Take the matter of personality for example. I noticed long ago that certain ideologies attract a certain kind of person. I spent my first ten years as a devoted Christian worshiping mostly among white, upper-middle class Southern Baptists in the Deep South. Their worship style, their dress, and even their worship facilities were grand, formal, expensive, and very professional. Everything about how they approached church matched the general feel of their (and my) culture. Their political perspectives, their spending habits, their leisure preferences, and even their theology tended toward formality and toward conservatism. But then I moved into a house church setting for the next ten years and discovered that they, too, had a common tendency toward certain characteristics. This bunch was informal, iconoclastic, a bit contrarian, and clearly middle-class. I even did a personality inventory of all the members and out of 16 Myers Briggs types, almost all of the members of my new fellowship belonged to one of only two or three subcategories. Not surprisingly, their views on almost everything tended to match their peculiar personality traits. Whenever I pointed this out to them, they would shrug and carry on in whatever direction they were already headed.

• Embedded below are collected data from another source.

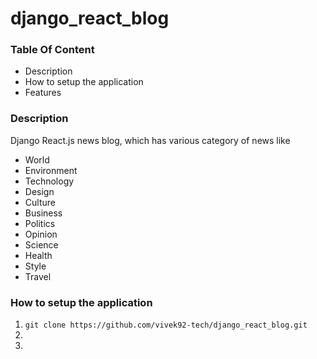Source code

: # django_react_blog

### Table Of Content

 * Description
 * How to setup the application
 * Features
 
 ### Description
 
 Django React.js news blog, which has various category of news like
 * World
 * Environment
 * Technology
 * Design
 * Culture
 * Business
 * Politics
 * Opinion
 * Science
 * Health
 * Style
 * Travel
 
 ### How to setup the application
 
 1. `git clone https://github.com/vivek92-tech/django_react_blog.git`
 2. 
 3.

Our personal histories shape how we perceive the world as well. I have witnessed people who are usually objective, critical thinkers about most subjects becoming very emotional (and subsequently irrational) about certain topics which have impacted them personally at some point in their lives. I’ve seen people uncritically accept arguments or statistics which “feel right” to them in order to reinforce some bias they already had toward a topic. Then when it comes time to discuss the topic, they quote the statistic and anyone who disagrees with them is the irrational one for not accepting their hard numbers. What they didn’t realize is that they never critically researched those numbers in the first place because their usual defenses were down for that one. It’s just like how an immune system can do a fantastic job of fighting off hundreds of invisible threats until that one day when you didn’t get enough sleep the night before so that you succumb to something you might ordinarily have fought off just fine. Objectivity works the same way. I am quite certain there are several topics around which I cannot trust myself.
Here’s the good news: The more aware of this phenomenon you are, the better you can become at checking and balancing yourself through research and through dialogue with other people. All you need is a simple modicum of self-doubt, or as some like to call it, a little epistemic humility. Simply acknowledge that you are just as liable anyone else to fool yourself. Well, maybe not as much as some…let’s be real, here…but still. Each of us has his or her own pet assumptions which die hard, and like any deeply-held assumption, they may express themselves in eloquent speech or articulate and convincing rhetoric. Sometimes they even marshal an array of facts and studies to back up what you believe. But even statistics can mislead. As Twain famously quipped: “There are three kinds of lies: lies, damned lies, and statistics.” Of course, that doesn’t mean you should quit researching or looking for hard data. It simply means that we should be always learning, and never assume that we have the final answer on anything. The closer we get to that attitude, the more we truly become “freethinkers.”